"When I think about sculpture, I’m thinking as much about the dispersal of objects as the agglomeration of objects, about the absence of form as much as the presence, about the decay of material as much as the construction of material.”
This is a suitably elusive description by Sarah Sze of her large-scale installation pieces, which combine the beautiful with the mundane, the natural with the technological, the tiny with the vast. Her work varies dramatically in its composition and use of materials, and yet is instantly recognisable as her own, from towering stacks of interconnected ladders dotted with sprouts of greenery to geometrically stacked books or newspapers. They are all impossibly intricate, appearing to unfold in a kind of artistic stream of consciousness with little regard for what has come before.
“I choreograph the experience to create an ebb and flow of information”, she says. “I’m thinking about how people approach, slow down, stop, perceive. It’s something I’ve always loved about the cubists, the Russian constructivists and the futurists: their attempts to depict the speed and intensity of the moment and the impossibility of its stillness.”
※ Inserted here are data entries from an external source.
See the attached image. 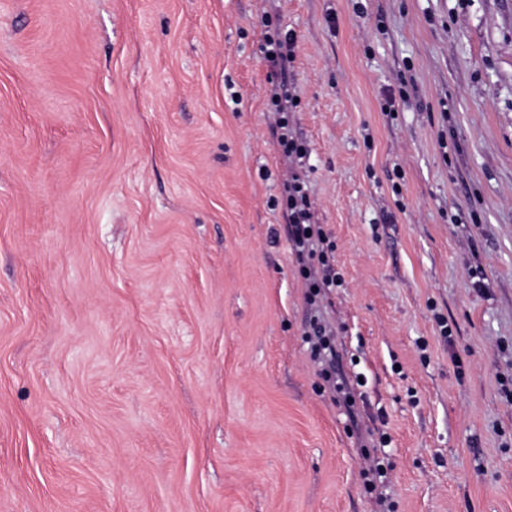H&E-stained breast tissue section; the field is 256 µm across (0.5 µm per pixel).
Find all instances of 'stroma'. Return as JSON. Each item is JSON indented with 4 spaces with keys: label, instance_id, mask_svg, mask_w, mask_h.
<instances>
[{
    "label": "stroma",
    "instance_id": "stroma-1",
    "mask_svg": "<svg viewBox=\"0 0 512 512\" xmlns=\"http://www.w3.org/2000/svg\"><path fill=\"white\" fill-rule=\"evenodd\" d=\"M0 512H512V0H0ZM295 36L290 31L283 33L276 29L266 33L260 46L262 59L270 69L269 79L281 76L270 96L271 108L280 114L277 126L281 130L278 144L293 164L284 180L282 205L288 221V236L291 253L298 266V272L305 281L306 301L314 305L325 288L341 286V278L331 263L334 245L320 224H315L314 203L307 190L304 166L308 155L306 147L293 138L290 132L289 103L294 96L288 87L286 72L295 52ZM316 265L318 267H316ZM310 332H306V343L310 344L312 358L320 364L318 375L333 395L337 405H343L352 414L356 405L354 395L348 391L345 375L341 370L340 358L332 342L331 328L318 318L311 319Z\"/></svg>",
    "mask_w": 512,
    "mask_h": 512
}]
</instances>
This chain of thought is particularly apparent in her Triple Point (Planetarium) work for the Venice Biennale (pictured), which has the appearance of a huge, interconnected machine, with echoes of Alexander Calder’s mobiles and of childhood science experiments. Made up of materials including tools, lamps and paint pots, it hints at practicality and scientific rigour that its form can never deliver. This work and many more are discussed in an upcoming book, Sarah Sze, published later this month.